Quantum Monte Carlo study of molecular polarization and antiferroelectric ordering in squaric acid crystals

Effects of geometrical frustration and quantum fluctuation are theoretically investigated for the proton ordering in a quasi-two-dimensional hydrogen-bonded system, namely a squaric acid crystal. We elucidate the phase diagram for an effective model, the transverse-field Ising model on a frustrated checkerboard lattice, by using quantum Monte Carlo simulation. A crossover to a liquidlike paraelectric state with well-developed molecular polarizations is identified, distinguishably from long-range ordering. The emergence of long-range order from the liquidlike state exhibits peculiar aspects originating from the lifting of quasimacroscopic degeneracy, such as colossal enhancement of the transition temperature and a vanishingly small anomaly in the specific heat.

Figure 1

(a) Schematic picture of a layer of H${}_2$SQ molecules. The dashed lines represent hydrogen bonds connecting C${}_4$O${}_4$ units, and small circles on the bonds show protons. (b) Pseudospin representation of the proton displacement in (a). $J_1$, $J_2$, and $J_3$ denote the interactions in Eq. (1). (c) An example of intermediate liquidlike states in which every molecule bears a polarization but the system is globally disordered. (d) A ferroelectrically ordered state. In (c) and (d), the bold arrows in the center of the plaquettes represent the molecular polarizations. See the text for details.

Figure 2

QMC results of (a),(e) $P$ and ${\chi }_P$ (${\chi }_P$ is divided by 1000 and 500, respectively); (b),(f) $\rho$ and ${\chi }_{\rho }$; and (c),(g) $C/T$ for the system sizes $N=4L^2$ ranging from $L=24$ to 36. The data are at (a)–(c) $J_3=0.002$ and (e)–(g) $J_3=0.004$. (d) and (h) show the Binder parameter of $P$ in the vicinity of $T_c$ for $J_3=0.002$ and $0.004$, respectively. Insets of (c),(g) show the low-$T$ behaviors of $C/T$. All the results are calculated at $J_2=2$ along the axis with $\Gamma /T=\tan (\pi /6)$. See the text for details.

Figure 3

$T$ dependences of (a) $P$ and $\rho$, and (b) ${\chi }_P/2000$ and ${\chi }_{\rho }$, measured along various $\Gamma /T$. $\Gamma /T$ is parametrized by $\theta$ (degree) with $\Gamma /T=\tan \theta$. All the results are calculated at $J_2=2$ and $J_3=0.002$ for $N=4\times {36}^2$ sites.

Figure 4

Phase diagrams obtained for varying $J_3$. Each diagram for (a)–(d) corresponds to $J_3=0$, 0.002, 0.004, and 0.008, respectively.

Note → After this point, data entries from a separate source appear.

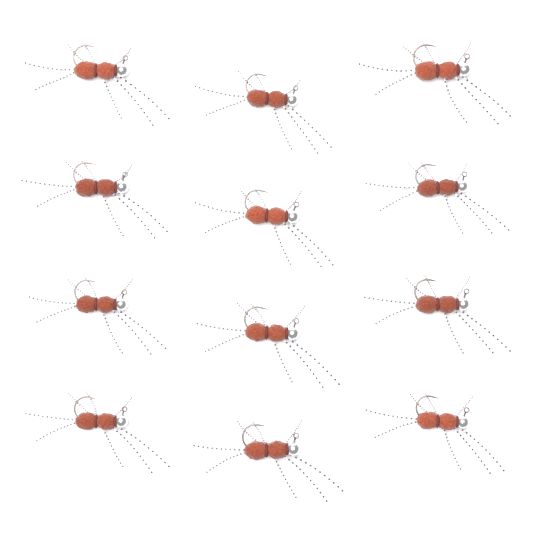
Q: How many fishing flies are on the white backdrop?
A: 12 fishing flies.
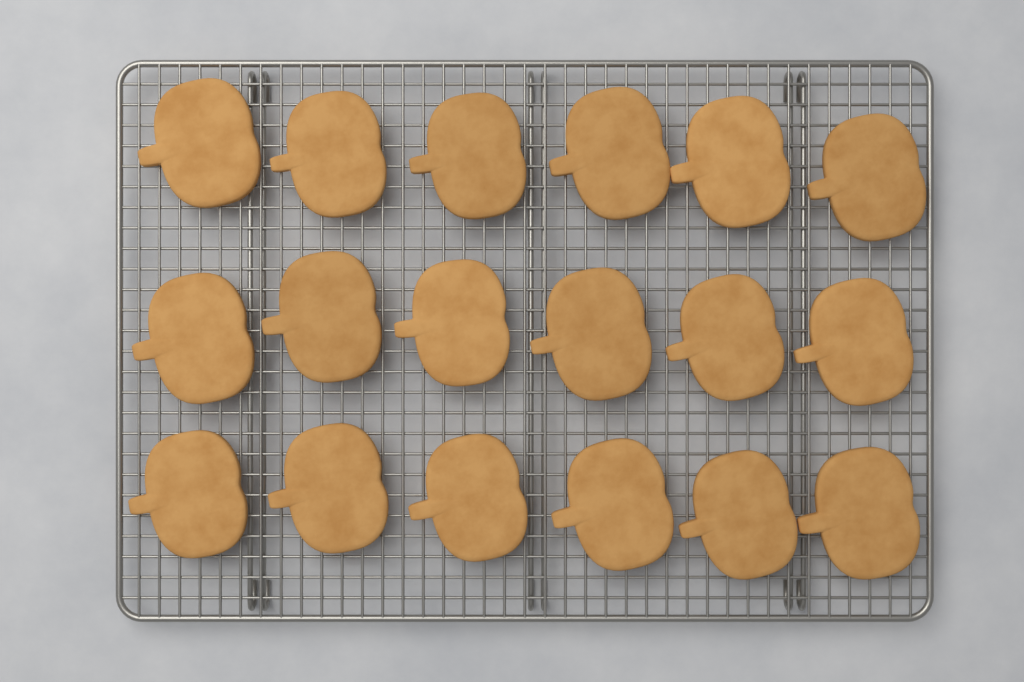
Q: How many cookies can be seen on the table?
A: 18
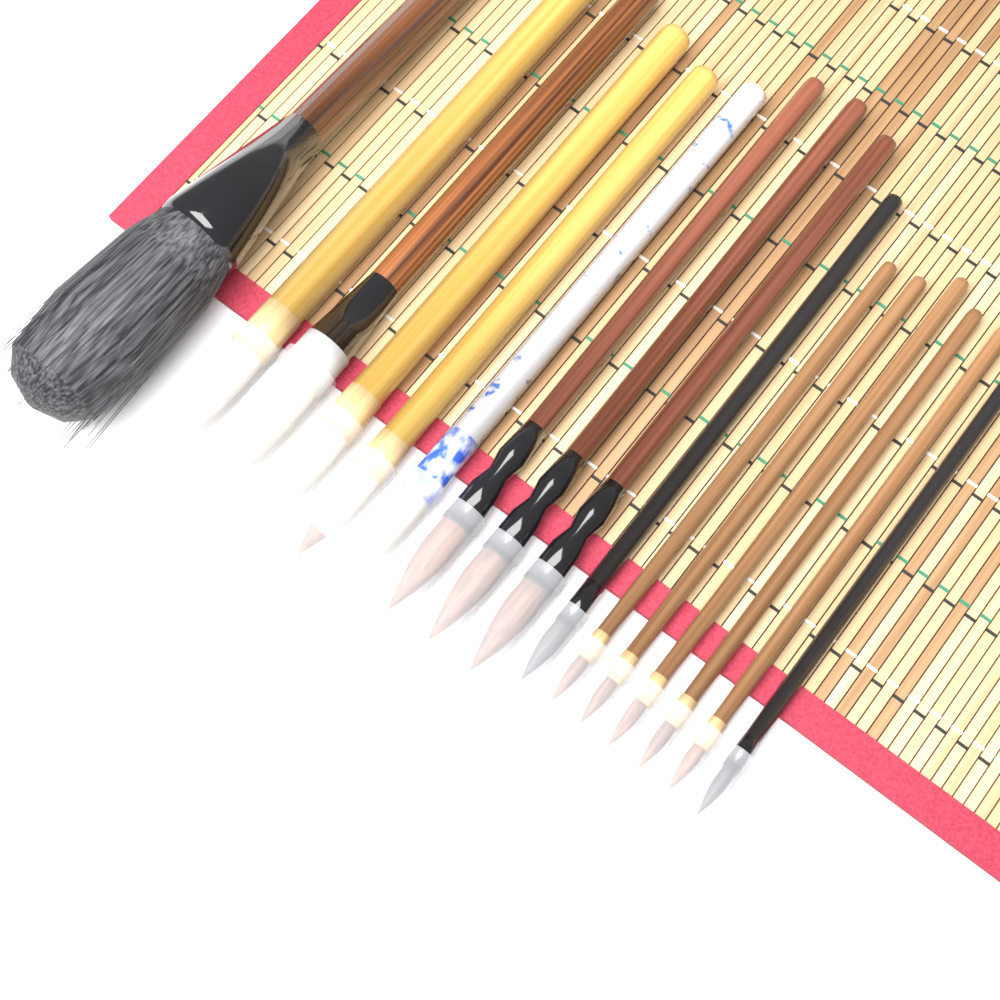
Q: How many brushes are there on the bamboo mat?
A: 16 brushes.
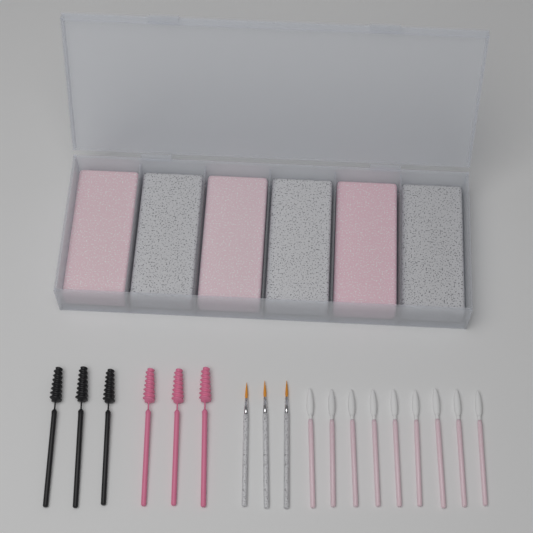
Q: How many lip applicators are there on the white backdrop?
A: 9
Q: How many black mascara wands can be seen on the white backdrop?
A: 3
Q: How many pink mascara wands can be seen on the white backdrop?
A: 3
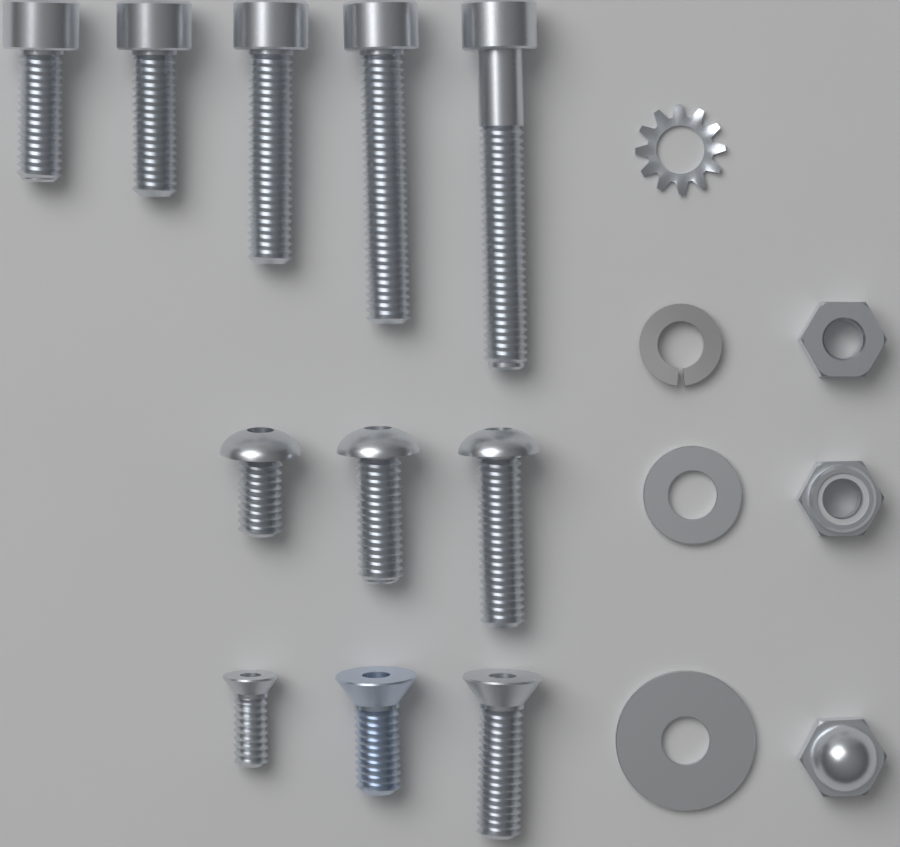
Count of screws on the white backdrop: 11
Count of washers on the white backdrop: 4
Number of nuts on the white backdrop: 3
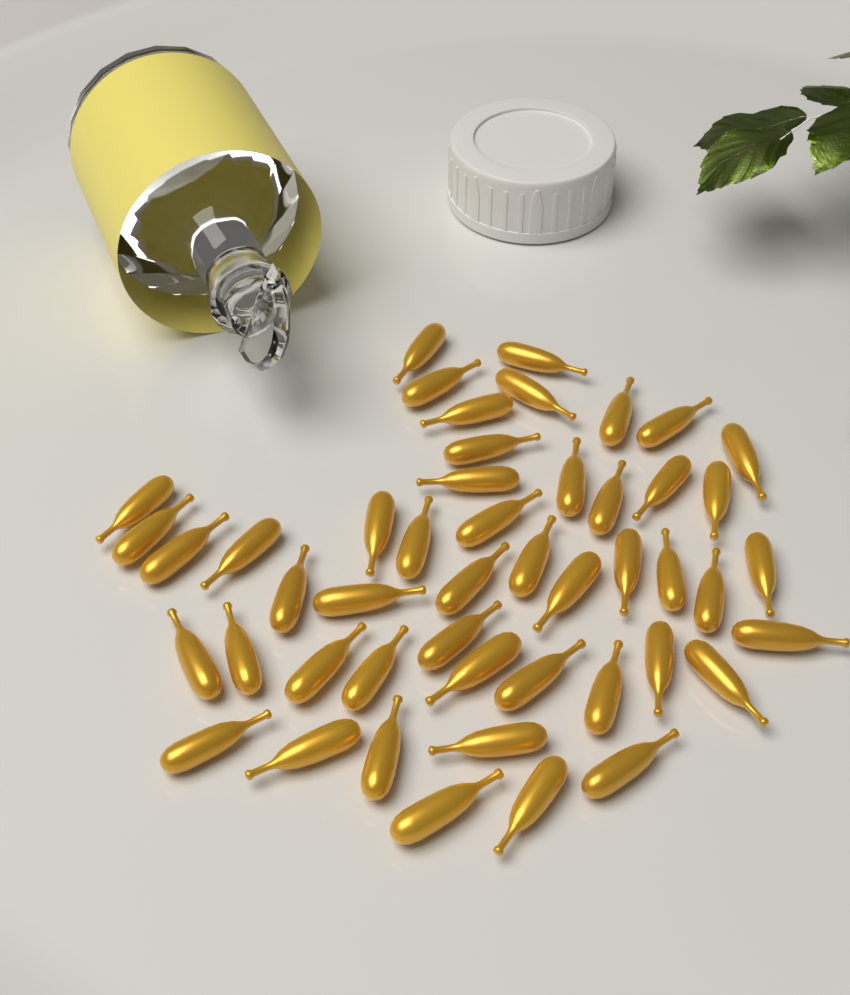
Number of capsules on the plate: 48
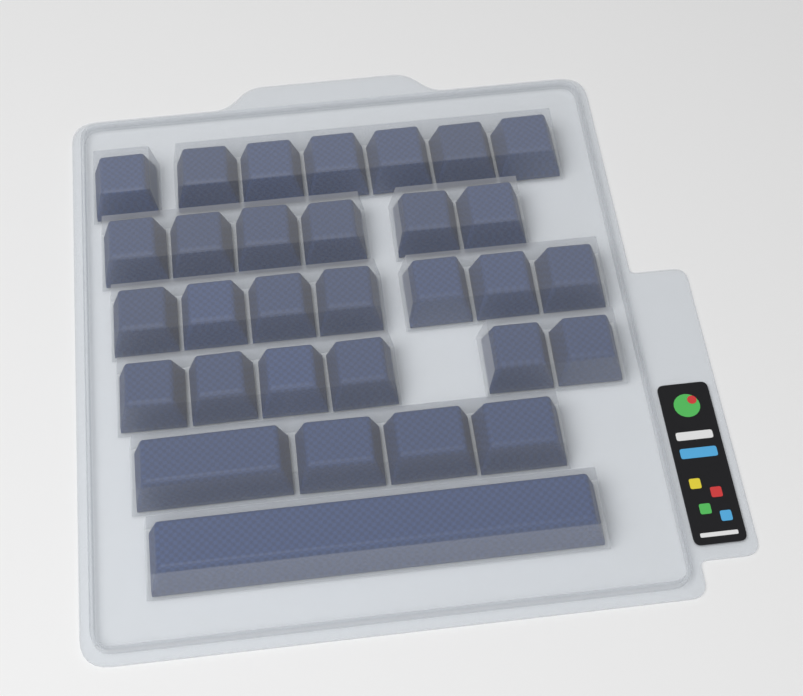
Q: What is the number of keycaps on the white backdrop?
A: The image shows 31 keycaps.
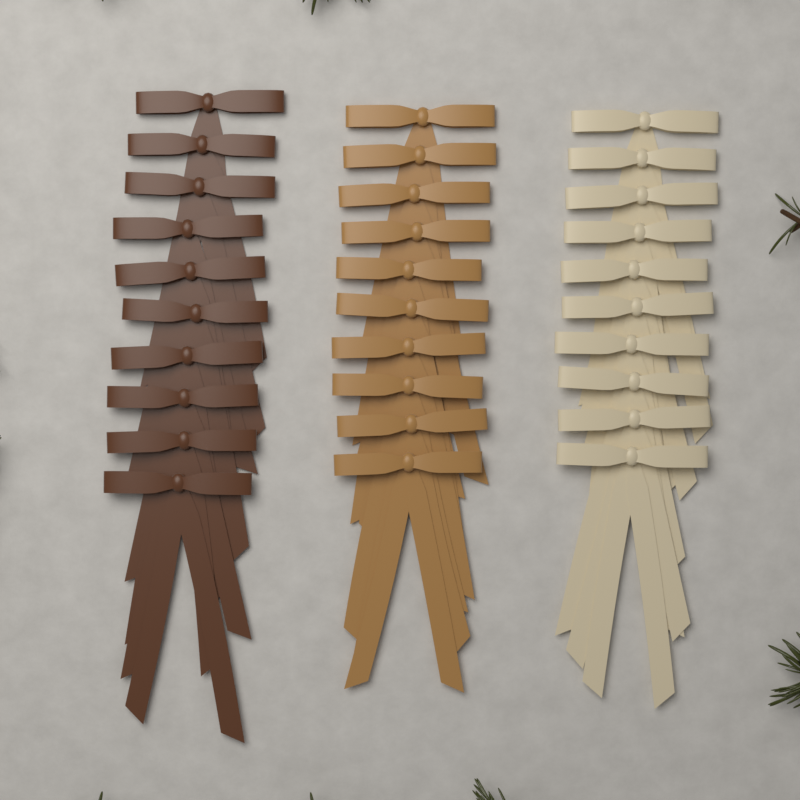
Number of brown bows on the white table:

The solid circles show $T_c$ obtained by the Binder parameter of $P$ and triangular (square) points are $T^{*}$ evaluated from $C/T$ (${\chi }_{\rho }$). The dotted line shows the phase boundary of the ordered state and the paraelectric state, and the intermediate state is assigned as the region between $T_{{\chi }_{\rho }}^{*}$ and $T_c$. The gradation shows the intensity of $\rho$.